Second, the order prohibits DOL from terminating CWIT’s “equity-related” grant but chose not to extend the ruling nationwide. Judge Kennelly found “there is likely a low risk that other grantees who risk termination or are terminated will not challenge enforcement of this provision against them.” Therefore, to challenge the “termination provision”—which requires the “Director of the Office of Management and Budget (OMB) to ‘coordinate the termination of all discriminatory programs, including illegal DEI and ‘diversity, equity, inclusion, and accessibility’ (DEIA) mandates, policies, programs, preferences, and activities in the Federal Government, under whatever name they appear’”—contractors will have to independently sue.
Going Forward
With regard to the certification provision, the decision rests primarily on the fact that the government has not defined the term “illegal DEI.” The resulting ambiguity has a chilling effect on free speech and the court found it would likely be unconstitutional as a violation of the plaintiff’s First Amendment rights. Until the government provides a definition for which contracts and courts can interpret, we will likely see additional injunctions.

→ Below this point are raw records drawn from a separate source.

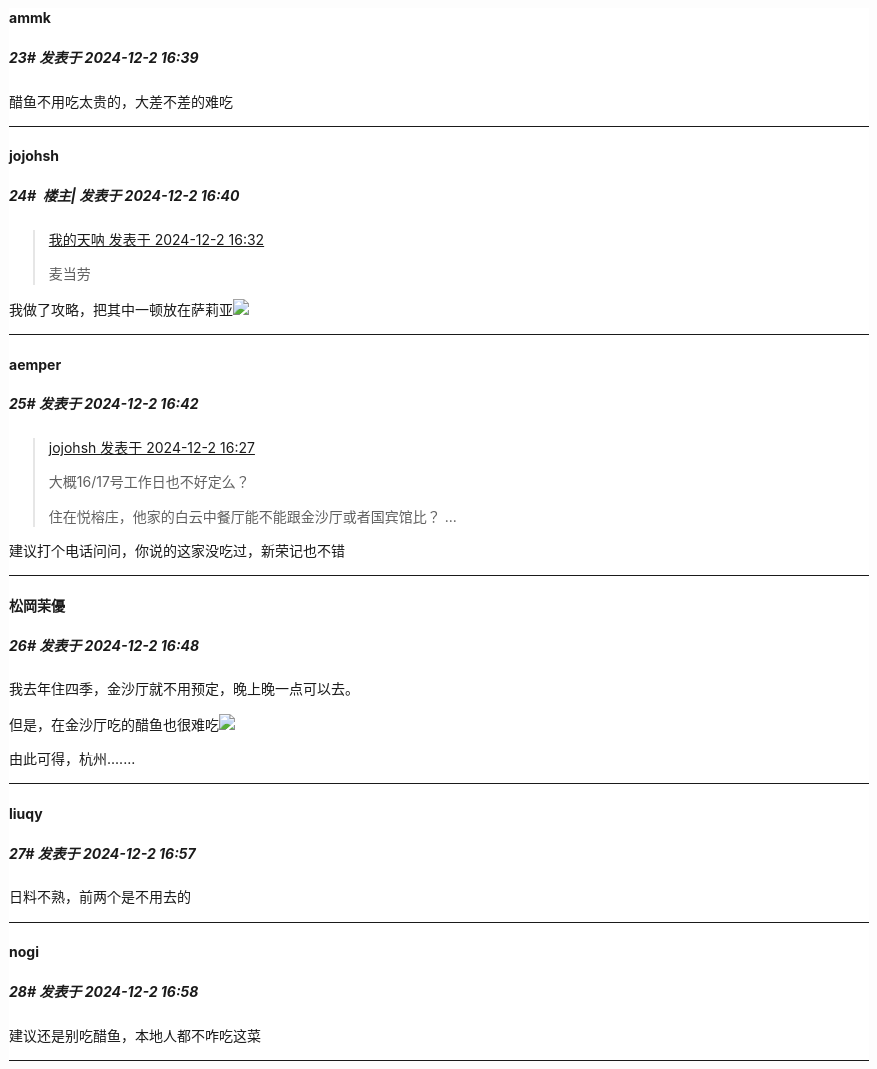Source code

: ####  ammk  
##### 23#       发表于 2024-12-2 16:39

醋鱼不用吃太贵的，大差不差的难吃

*****

####  jojohsh  
##### 24#         楼主| 发表于 2024-12-2 16:40

<blockquote><a href="httphttps://bbs.saraba1st.com/2b/forum.php?mod=redirect&amp;goto=findpost&amp;pid=66824092&amp;ptid=2209095" target="_blank">我的天呐 发表于 2024-12-2 16:32</a>

麦当劳</blockquote>
我做了攻略，把其中一顿放在萨莉亚<img src="https://static.saraba1st.com/image/smiley/face2017/043.png" referrerpolicy="no-referrer">

*****

####  aemper  
##### 25#       发表于 2024-12-2 16:42

<blockquote><a href="httphttps://bbs.saraba1st.com/2b/forum.php?mod=redirect&amp;goto=findpost&amp;pid=66824024&amp;ptid=2209095" target="_blank">jojohsh 发表于 2024-12-2 16:27</a>

大概16/17号工作日也不好定么？

住在悦榕庄，他家的白云中餐厅能不能跟金沙厅或者国宾馆比？ ...</blockquote>
建议打个电话问问，你说的这家没吃过，新荣记也不错

*****

####  松岡茉優  
##### 26#       发表于 2024-12-2 16:48

我去年住四季，金沙厅就不用预定，晚上晚一点可以去。

但是，在金沙厅吃的醋鱼也很难吃<img src="https://static.saraba1st.com/image/smiley/face2017/004.gif" referrerpolicy="no-referrer">

由此可得，杭州.......

*****

####  liuqy  
##### 27#       发表于 2024-12-2 16:57

日料不熟，前两个是不用去的

*****

####  nogi  
##### 28#       发表于 2024-12-2 16:58

建议还是别吃醋鱼，本地人都不咋吃这菜

*****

And, while the court’s separation of powers holding resulted in the limited prohibition against DOL terminating one of CWIT’s grants, the principal is an important one as there are certainly other statutes that require that agencies issue similar grants.
As lawsuits continue to unfold and the patchwork of injunctions evolves, we will continue to keep contractors and grant recipients appraised of key developments.